* _Source extract_
Induced Forests in Planar Graphs
There is an old conjecture that every $n$-vertex planar graph contains an induced forest on at least $n/2$ vertices.
The best lower bound is due to Borodin, who shows that every planar graph has an acyclic 5-colouring, so each cycle in the graph receives at least three colours. This means that the two largest colour classes have size at least $2n/5$ and induce a forest (a graph with no cycles). Borodin’s proof is a long argument by minimum counterexample that has considerable case analysis.
Attack by tripod decomposition
In January 2021, I spent some time thinking about tackling this problem using a tripod decomposition. In particular, the original tripod decomposition of Pilipczuk and Siebertz that differs in the way the way the tripod legs are chosen (each leg is a shortest path to the outer cycle).
The graph induced by the three legs of this kind of tripod is highly structured. It has a layering with at most three vertices per layer. In fact, the lower bound graph of Akiyama and Watanabe has this structure, in which the winding path is an induced path of length $\lceil n/2\rceil$.

* _Data extract_
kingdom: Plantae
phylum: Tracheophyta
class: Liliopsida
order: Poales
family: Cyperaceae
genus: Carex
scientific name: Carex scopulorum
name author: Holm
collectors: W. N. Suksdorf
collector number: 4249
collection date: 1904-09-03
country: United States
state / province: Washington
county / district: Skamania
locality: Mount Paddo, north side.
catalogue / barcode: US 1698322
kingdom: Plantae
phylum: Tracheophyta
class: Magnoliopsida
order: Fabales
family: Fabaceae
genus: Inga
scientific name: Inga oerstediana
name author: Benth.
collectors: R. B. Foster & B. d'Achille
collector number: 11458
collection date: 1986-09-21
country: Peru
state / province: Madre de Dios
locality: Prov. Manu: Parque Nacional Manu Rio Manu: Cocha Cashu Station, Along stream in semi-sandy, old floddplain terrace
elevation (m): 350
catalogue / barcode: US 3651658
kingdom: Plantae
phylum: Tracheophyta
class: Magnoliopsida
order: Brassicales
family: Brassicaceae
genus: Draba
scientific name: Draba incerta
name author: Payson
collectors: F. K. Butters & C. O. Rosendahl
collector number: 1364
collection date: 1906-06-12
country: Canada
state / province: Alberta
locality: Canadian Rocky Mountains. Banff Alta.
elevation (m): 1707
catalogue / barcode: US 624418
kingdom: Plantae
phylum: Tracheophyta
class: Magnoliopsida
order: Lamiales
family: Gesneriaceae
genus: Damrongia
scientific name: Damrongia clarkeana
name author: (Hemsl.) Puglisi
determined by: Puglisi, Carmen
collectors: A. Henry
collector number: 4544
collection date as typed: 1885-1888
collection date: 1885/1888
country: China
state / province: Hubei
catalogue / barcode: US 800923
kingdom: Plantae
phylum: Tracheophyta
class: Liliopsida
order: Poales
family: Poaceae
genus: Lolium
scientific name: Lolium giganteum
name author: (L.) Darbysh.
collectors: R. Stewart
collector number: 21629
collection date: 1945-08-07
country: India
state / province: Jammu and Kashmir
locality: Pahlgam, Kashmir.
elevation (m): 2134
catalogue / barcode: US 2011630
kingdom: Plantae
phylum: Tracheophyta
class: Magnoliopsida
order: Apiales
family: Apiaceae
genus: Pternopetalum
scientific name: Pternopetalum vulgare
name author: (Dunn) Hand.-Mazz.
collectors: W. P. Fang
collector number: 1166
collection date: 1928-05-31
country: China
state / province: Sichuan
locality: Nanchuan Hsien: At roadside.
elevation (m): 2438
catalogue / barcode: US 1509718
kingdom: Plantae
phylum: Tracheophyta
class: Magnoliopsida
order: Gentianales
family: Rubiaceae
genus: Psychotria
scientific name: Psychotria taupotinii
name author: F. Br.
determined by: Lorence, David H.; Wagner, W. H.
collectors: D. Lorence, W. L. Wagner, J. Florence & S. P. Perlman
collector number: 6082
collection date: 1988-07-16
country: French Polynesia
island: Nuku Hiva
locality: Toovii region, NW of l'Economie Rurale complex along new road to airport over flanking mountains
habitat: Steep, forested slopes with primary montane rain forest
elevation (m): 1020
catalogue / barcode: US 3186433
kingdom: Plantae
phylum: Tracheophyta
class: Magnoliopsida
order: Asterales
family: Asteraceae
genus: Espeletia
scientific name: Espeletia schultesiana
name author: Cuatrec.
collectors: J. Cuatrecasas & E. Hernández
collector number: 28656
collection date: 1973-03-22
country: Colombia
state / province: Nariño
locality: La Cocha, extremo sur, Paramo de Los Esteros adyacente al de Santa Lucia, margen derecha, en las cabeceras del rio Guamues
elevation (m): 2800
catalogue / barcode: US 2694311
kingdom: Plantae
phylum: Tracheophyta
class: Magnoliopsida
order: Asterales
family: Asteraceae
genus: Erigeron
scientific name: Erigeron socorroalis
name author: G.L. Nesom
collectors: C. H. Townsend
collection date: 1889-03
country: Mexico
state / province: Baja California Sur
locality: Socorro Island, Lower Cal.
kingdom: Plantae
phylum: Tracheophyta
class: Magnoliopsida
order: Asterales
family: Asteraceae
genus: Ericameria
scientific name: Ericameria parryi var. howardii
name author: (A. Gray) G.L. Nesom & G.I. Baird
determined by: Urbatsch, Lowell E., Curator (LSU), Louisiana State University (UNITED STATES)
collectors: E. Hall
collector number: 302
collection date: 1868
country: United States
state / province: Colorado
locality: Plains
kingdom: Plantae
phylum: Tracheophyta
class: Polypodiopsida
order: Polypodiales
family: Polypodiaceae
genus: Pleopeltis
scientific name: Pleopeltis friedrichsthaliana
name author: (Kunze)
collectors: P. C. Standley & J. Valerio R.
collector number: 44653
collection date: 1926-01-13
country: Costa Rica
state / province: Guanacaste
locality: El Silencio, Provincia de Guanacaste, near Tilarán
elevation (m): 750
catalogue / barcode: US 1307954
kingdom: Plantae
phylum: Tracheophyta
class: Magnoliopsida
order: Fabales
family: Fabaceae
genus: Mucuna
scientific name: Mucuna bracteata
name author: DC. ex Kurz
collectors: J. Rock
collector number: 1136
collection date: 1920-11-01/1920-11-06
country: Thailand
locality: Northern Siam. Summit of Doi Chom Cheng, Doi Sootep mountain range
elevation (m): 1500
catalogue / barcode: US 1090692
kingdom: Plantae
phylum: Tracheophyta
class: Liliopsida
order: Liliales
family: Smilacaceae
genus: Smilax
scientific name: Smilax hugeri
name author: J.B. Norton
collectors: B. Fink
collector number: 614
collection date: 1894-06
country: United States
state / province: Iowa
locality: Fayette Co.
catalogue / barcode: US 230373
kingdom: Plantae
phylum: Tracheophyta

* _Your tasks_
**a.** In the passage on induced forests in planar graphs, how is each tripod leg chosen in the original decomposition of Pilipczuk and Siebertz?
**b.** Carry the passage on induced forests in planar graphs forward from its final sentence.
The entries have no connection to the passage on induced forests in planar graphs.

* _Replies_
**a.** Each leg is a shortest path to the outer cycle.

**b.**
Define a tripod graph as a planar graph that has a layering with at most $3$ vertices per layer.
Lemma: For any tripod graph $G$, there exists a partition $(A,B)$ of $V(G)$ such that $G[A]$ and $G[B]$ are forests.
Proof: We may assume that $G$ has exactly three vertices per layer and that it is edge maximal. Let $L_1,\ldots,L_\ell$ be the layering of $G$ and let $x$, $y$, and $z$ denote the three vertices of $L_1$. We will actually prove something stronger: There exists two partitions of $(A’,B’)$ and $(A’‘,B’’)$ satisfying the conditions of the lemma and such that $x,y\in A’$, $x\in A’’$, and $y\in B’’$. The proof is by induction on $\ell$.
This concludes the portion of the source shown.